A New England waste-to-energy plant wanted to reduce the amount of costly compressed air and maintenance its spray dryer absorber required. A difficult-to-spray lime slurry injected into the SDA tower scrubs acid and other pollutants from the plant’s exhaust gas stream. The previously used dual-fluid nozzle lances consumed a great deal of compressed air. Frequent nozzle maintenance was also a problem. Two maintenance workers spent as much as three hours every day on the difficult and dangerous process of removing dried slurry that continually built up on the nozzles.
Spraying Systems Co. solved the plant’s problems with a Computational Fluid Dynamics (CFD) analysis and FloMax® anti-bearding nozzles. Creating a CFD model of the SDA tower provided a better understanding of the gas flow through the tower in order to optimize spray performance of the nozzle lances. Based on the predicted airflow in the SDA, four FloMax® nozzle lances were designed to generate the precise drop size required to optimize lime utilization and dryness while minimizing compressed air usage. The CFD model also determined the proper installation point for the nozzle lances, which were installed 34,1m above the base of the 45,7m tall SDA on 1,2m long lances spraying at specific angles. The FloMax® anti-bearding air caps have eliminated build-up on the nozzles, so daily nozzle maintenance is no longer required.

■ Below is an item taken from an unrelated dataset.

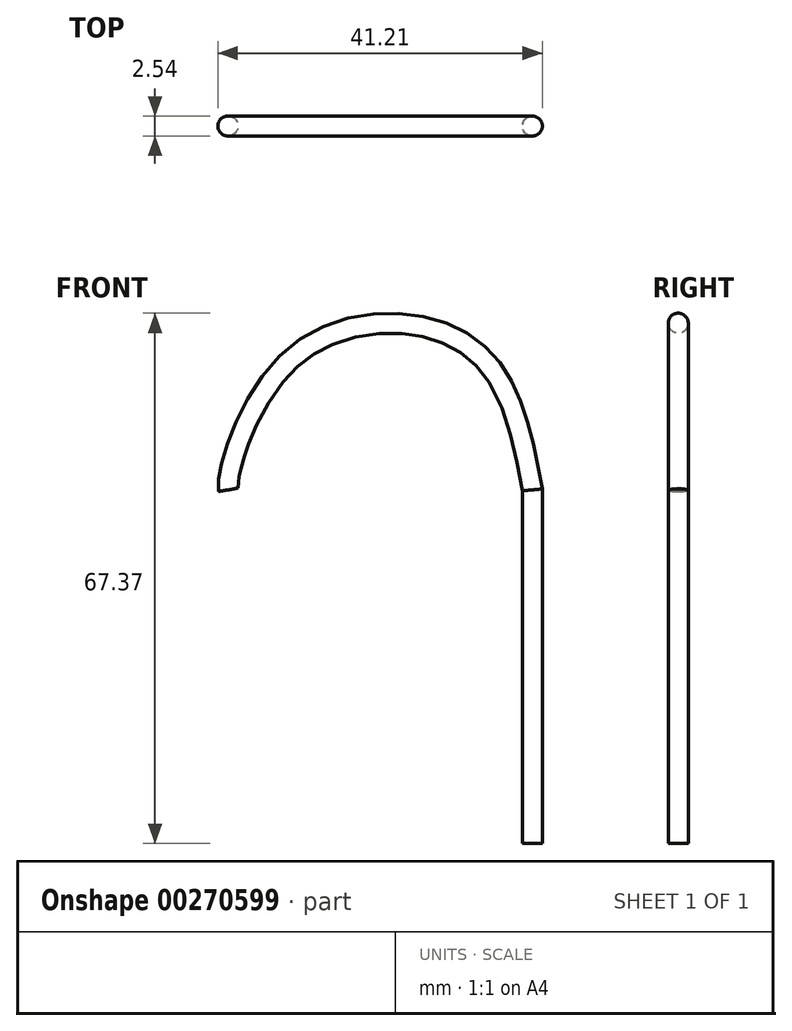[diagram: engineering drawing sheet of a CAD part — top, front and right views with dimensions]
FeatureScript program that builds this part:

Switching to FloMax® nozzle lances reduced the compressed air used for the lime slurry injection by 1147 Nm3/hr. That allowed plant operators to shut down a 200 HP compressor dedicated to the previous injection system, saving approximately €70,000 per year. Adding the €43,800 annual savings in daily nozzle maintenance costs provided a payback period of 15 months. Additionally, safety concerns for maintenance personnel are greatly reduced. From a sustainability perspective, the emission compliance rate is much improved and turning off the 200 HP compressor has significantly reduced energy use.